Do you think your mother would benefit from Adult Daycare for a few days or more a week? One does have to screen them as one is not the same as the other, but there are some awesome ones out there and some of our LOs have actually thrived with the socialization and activities available at the better settings.
If she has funds, would she benefit from a companion in her home during the daytime? We hired a lovely lady from the church; did not tell Mom she was hired, but presented her as a friend. We had coffee and cake a couple of times with the "friend" grooming Mom. Then the woman called Mom as her new friend and then began "visiting." Mom loved her and it sure did help. More necessary fiblets.
As far as Finances; I too had DPOA for my LO; but I did all banking and finances without making a formal application of the DPOA. I also did much oversight of accounts online pretty much each day. I had my name on all checking and savings accounts which was SO helpful both while my LO was still with us and especially when finalizing everything after death. I had the Social Security check going into the same account as to change it would have been a nightmare; but as soon as it hit the account, I transferred the deposit into the bill-paying checkbook.
I kept the original checkbook for bills and kept that checkbook from my LOs use, and opened another in which there was only $400 max in it at a time with no overdraft protection which I gave to my LO; I watched this one online like a hawk. Soon, it was never used. No credit cards in her wallet. I kept one and used it for her meds. Also, I did an inquiry at all three credit bureaus and found no less than sixteen open accounts which I had to close.

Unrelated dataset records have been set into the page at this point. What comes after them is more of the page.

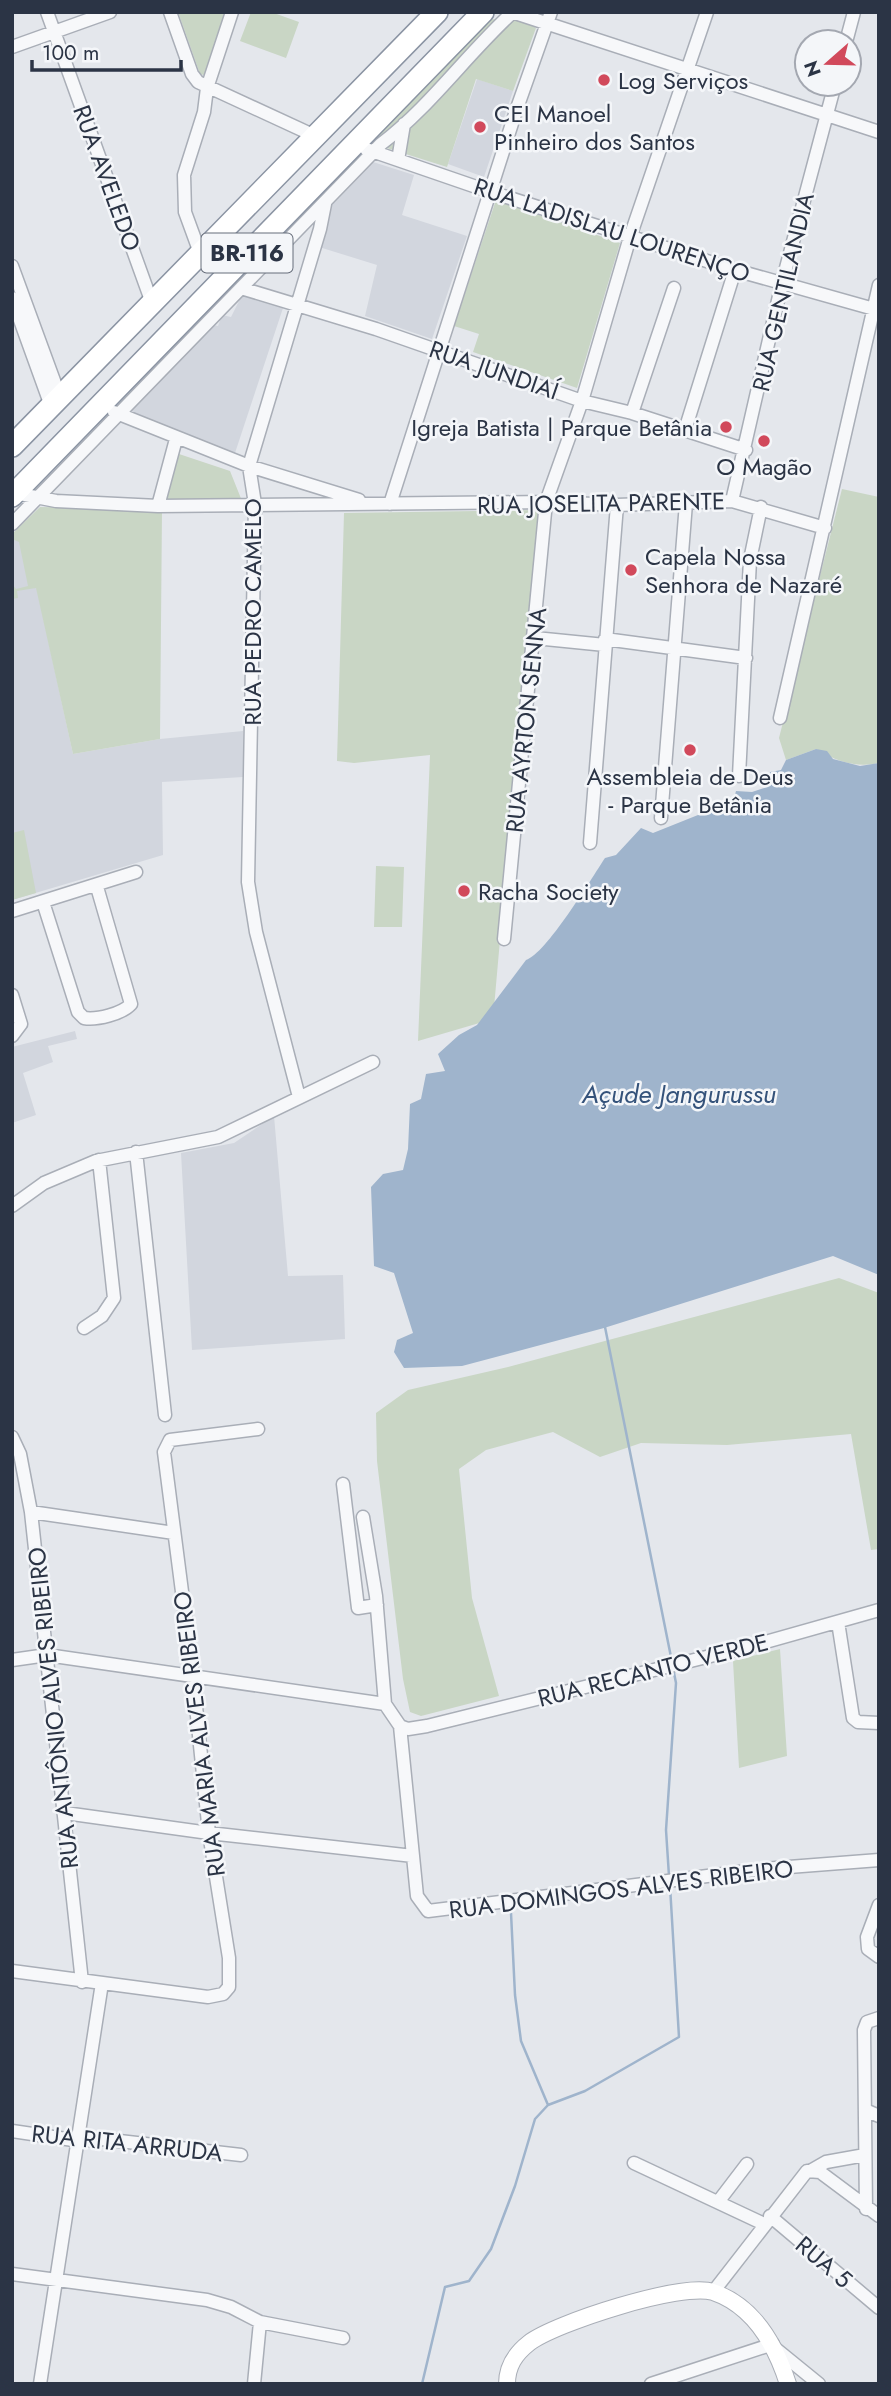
<svg xmlns="http://www.w3.org/2000/svg" width="891" height="2396" font-family="Jost,sans-serif">
<rect width="100%" height="100%" fill="#e4e7ec"/>
<path fill="#d2d6de" d="M477,79L513,91L484,177L448,164Z
M373,162L414,175L402,215L467,236L432,339L365,316L377,265L319,247L332,205Z
M242,295L283,308L235,453L140,421L128,413L213,325L218,326L222,315L231,317Z
M20,530L25,534L73,754L160,739L243,731V777L162,782L163,855L12,900V539Z
M75,1031L77,1039L48,1046L53,1062L23,1073L36,1115L12,1123V1047Z
M274,1116L288,1276L343,1275L345,1339L192,1350L181,1153L234,1143Z"/>
<path fill="#c9d6c5" d="M178,12H225L204,75L200,74Z
M251,12H271L299,22L286,58L240,41Z
M502,18L522,19L536,28L513,91L476,79L447,167L374,144L372,139L488,20Z
M496,200L620,243L577,388L473,352L479,334L454,326Z
M179,454L230,471L242,501H166V487Z
M842,489L879,497V763C855,768 836,761 816,749L786,760L779,738Z
M40,507L162,509L160,739L73,754L36,588L17,591L18,598L12,599V584L16,589L28,586L19,542L12,539V534Z
M538,510L493,1019L418,1041L430,755L354,763L337,761L344,513Z
M24,830L36,893L12,900V833Z
M376,866L404,867L402,927H374Z
M839,1278L879,1293V1549L871,1550L851,1434L727,1445L641,1443L600,1457L553,1432L486,1450L459,1469L472,1598L499,1696L421,1716L410,1712L403,1679L377,1461L376,1413L408,1390L508,1367Z
M780,1649L787,1756L739,1768L733,1661Z"/>
<path fill="#9fb4cc" d="M816,749L827,751L833,759L860,766L879,763V1275L833,1256L604,1328L462,1366L404,1368L394,1352L397,1340L413,1333L394,1273L374,1266L371,1187L383,1174L403,1170L408,1149L410,1104L421,1099L426,1074L445,1071L438,1054L459,1035L477,1025L526,960C546,954 591,879 605,858L616,855L641,828L653,833L733,801L736,791L752,792L767,787L770,772L781,770L786,760Z"/>
<g fill="none" stroke-linecap="round" stroke-linejoin="round">
<path stroke="#9fb4cc" stroke-width="2.5" d="M605,1327L671,1657
M669,1876L666,1830L676,1683L674,1673
M511,1913L515,1995L521,2041L548,2105
M422,2384L445,2287L469,2281L491,2249L515,2186L535,2119L548,2105L585,2091L679,2037L670,1886"/>
<g stroke="#a9aeb7" stroke-width="15">
<path id="street" d="M47,12L152,303
M170,12L192,74L198,82L315,136
M512,12L879,132
M846,42L854,12
M12,47L110,12
M366,149L491,192L735,270L874,309
M398,160L404,124
M200,253L185,212L184,175L204,112L207,88L232,12
M12,266L60,397
M241,288L376,329L582,401L632,413L746,450
M12,298L51,406
M114,412L249,466L359,500
M632,413L674,288
M685,430L735,270
M15,493L56,501L158,506L546,502L617,505L732,501L825,528
M732,501L782,283L835,84
M390,504L516,111L551,12
M158,506L176,439
M12,524L381,144C430,107 467,54 513,12
M535,638L605,645
M605,639L746,658
M780,718L879,285
M739,776L750,560L761,507
M661,818L686,503
M590,843L617,505
M43,902L78,1012L84,1018C97,1020 122,1014 131,1004L97,887
M12,911L136,872
M504,939L546,502L582,401L630,237L707,12
M12,995L21,1024L12,1036
M299,1097L256,932L248,882L255,504L249,466L320,229L325,204
M136,1152L165,1415
M12,1206L44,1183L96,1161L218,1137L373,1062
M84,1328L102,1316L114,1298L99,1160
M12,1437L20,1454L31,1512L82,1982
M343,1484L358,1608L377,1605
M31,1512L174,1533
M363,1517L376,1596L385,1704
M838,1622L853,1718L858,1722L879,1723
M12,1660L47,1655L385,1704
M385,1704L400,1726L408,1729L427,1726L755,1645L879,1610
M400,1726L417,1896L428,1911L763,1869L879,1860
M65,1813L209,1833L413,1856
M879,1905L867,1937L868,1949L879,1957
M12,1971L208,1997L223,1994L229,1987V1958L209,1833L193,1677L164,1452L170,1440L258,1429
M865,2110L879,2116
M12,2131L80,2141L102,2139L241,2155
M634,2163L764,2224
M812,2170L826,2162L865,2155
M718,2202L747,2164
M866,2209L864,2030L867,2022L879,2018
M770,2216L879,2308
M12,2274L207,2300L231,2307L260,2322L343,2338
M713,2292L807,2171L820,2172L879,2216
M776,2349L819,2384
M40,2384L102,1983
M254,2384L260,2322
M651,2384L773,2344"/>
</g>
<g stroke="#a9aeb7" stroke-width="18">
<path id="secondary" d="M507,2384C507,2366 515,2354 529,2343C555,2323 682,2282 713,2292C754,2306 776,2346 788,2384"/>
</g>
<g stroke="#8b94a3" stroke-width="24">
<path id="highway" d="M12,446L437,12
M12,496L483,12"/>
</g>
<use href="#street" stroke="#f7f8fa" stroke-width="12"/>
<use href="#secondary" stroke="#fff" stroke-width="16"/>
<use href="#highway" stroke="#fff" stroke-width="21"/>
</g>
<g fill="#d1495b" stroke="#f4f6f9" stroke-width="2.5">
<circle cx="604" cy="80" r="7"/>
<circle cx="480" cy="127" r="7"/>
<circle cx="726" cy="427" r="7"/>
<circle cx="764" cy="441" r="7"/>
<circle cx="631" cy="570" r="7"/>
<circle cx="690" cy="750" r="7"/>
<circle cx="464" cy="891" r="7"/>
</g>
<g text-anchor="middle" dominant-baseline="central" stroke-width="5" stroke-linejoin="round" paint-order="stroke">
<rect fill="#f4f6f9" stroke="#676e7b" stroke-width="2" x="201.5" y="233.5" width="91" height="39" rx="5"/>
<g font-size="23" font-weight="bold" fill="#2b3445">
<text x="247" y="253">BR-116</text>
</g>
<g font-size="24" fill="#2b3445" stroke="#f4f6f9" text-anchor="start">
<text x="618" y="80">Log Serviços</text>
<text x="494" y="113">CEI Manoel<tspan x="494" dy="28">Pinheiro dos Santos</tspan></text>
<text x="712" y="427" text-anchor="end">Igreja Batista | Parque Betânia</text>
<text x="764" y="466" text-anchor="middle">O Magão</text>
<text x="645" y="556">Capela Nossa<tspan x="645" dy="28">Senhora de Nazaré</tspan></text>
<text x="690" y="776" text-anchor="middle">Assembleia de Deus<tspan x="690" dy="28">- Parque Betânia</tspan></text>
<text x="478" y="891">Racha Society</text>
</g>
<g font-size="24" fill="#2b3445" stroke="#f4f6f9">
<text transform="translate(107 178) rotate(70)">RUA AVELEDO</text>
<text transform="translate(612 230) rotate(18)">RUA LADISLAU LOURENÇO</text>
<text transform="translate(783 292) rotate(-77)">RUA GENTILANDIA</text>
<text transform="translate(494 370) rotate(19)">RUA JUNDIAÍ</text>
<text transform="translate(601 503) rotate(-1)">RUA JOSELITA PARENTE</text>
<text transform="translate(252 612) rotate(-90)">RUA PEDRO CAMELO</text>
<text transform="translate(526 720) rotate(-84)">RUA AYRTON SENNA</text>
<text transform="translate(653 1670) rotate(-14)">RUA RECANTO VERDE</text>
<text transform="translate(53 1708) rotate(-96)">RUA ANTÔNIO ALVES RIBEIRO</text>
<text transform="translate(199 1734) rotate(-97)">RUA MARIA ALVES RIBEIRO</text>
<text transform="translate(621 1889) rotate(-7)">RUA DOMINGOS ALVES RIBEIRO</text>
<text transform="translate(127 2143) rotate(6)">RUA RITA ARRUDA</text>
<text transform="translate(824 2262) rotate(40)">RUA 5</text>
</g>
<g font-size="26" font-style="italic" fill="#34527a" stroke="#f4f6f9">
<text x="679" y="1094">Açude Jangurussu</text>
</g>
</g>
<rect width="891" height="2396" fill="none" stroke="#2b3445" stroke-width="28"/>
<g transform="translate(828 63) rotate(250)"><circle r="33" fill="#f4f6f9" stroke="#a4a8b1" stroke-width="2"/>
<path d="M0-5L12 26L0 18L-12 26Z" fill="#d1495b"/>
<text y="-10" font-size="19" font-weight="bold" text-anchor="middle" fill="#2b3445">N</text>
</g>
<path d="M32 60v10h149v-10" fill="none" stroke="#2b3445" stroke-width="3.5"/>
<text x="42" y="60" font-size="21" fill="#2b3445" stroke="#f4f6f9" stroke-width="5" paint-order="stroke">100 m</text>
</svg>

It is also true that I found it best to leave noxious relatives out of the loop. No need for contact except in the most superficial way if they bothered to make contact which was not often. No need to give "updates" on LOs condition; I found that by doing this, it only caused unwanted input and judgment and who needs that . . . certainly not the primary caregiver who is doing their level best. I also had to let go of my LOs behaviors which had been issues time and again even prior to the dementia.
Learning to let go was the most difficult lesson I had to learn, but when I did, it was actually quite liberating.
It is wonderful that your mother has a community of friends in her church; that is a plus. It is very difficult with all the emotions, and acting out from our LOs, but I found that it is best to simply learn to let go, and NOT engage. What is helpful is to learn to validate our LOs feelings when they are acting out or verbalizing something that is perhaps even false. By not addressing their words, but addressing the feelings behind the words and then refocusing them, it makes things much easier.
Kind of like, "I am so sorry you are angry and upset, I would be too if someone took my (whatever); I will help to look for that. Hey; let's go and get a cup of coffee and some cookies . . . ." Or whatever suits the moment; you get the idea.
Another source of help is the Alzheimer's Association Helpline at (800) 272-3900. If you call, please ask to speak to a Care Consultant. There is no fee for this service. Consultants are highly educated Social Workers who specialize in dementia and family dynamics. They can be wonderful support, sources of information and can help us with our problem solving.
Once again, I am so glad that you have found a place to come to and discuss your challenges with your mother. And once again, I do invite you to try the Caregiver's Forum; most folks get a lot of good input there.
You are a loving son who is doing his best under very difficult circumstances; you mother is blessed to have your care.
I send warm thoughts your way and so hope that this Message Board can be of support to you as you travel this path with your mother. Do let us know how you and your mother are doing, we will be thinking of you and we truly do care.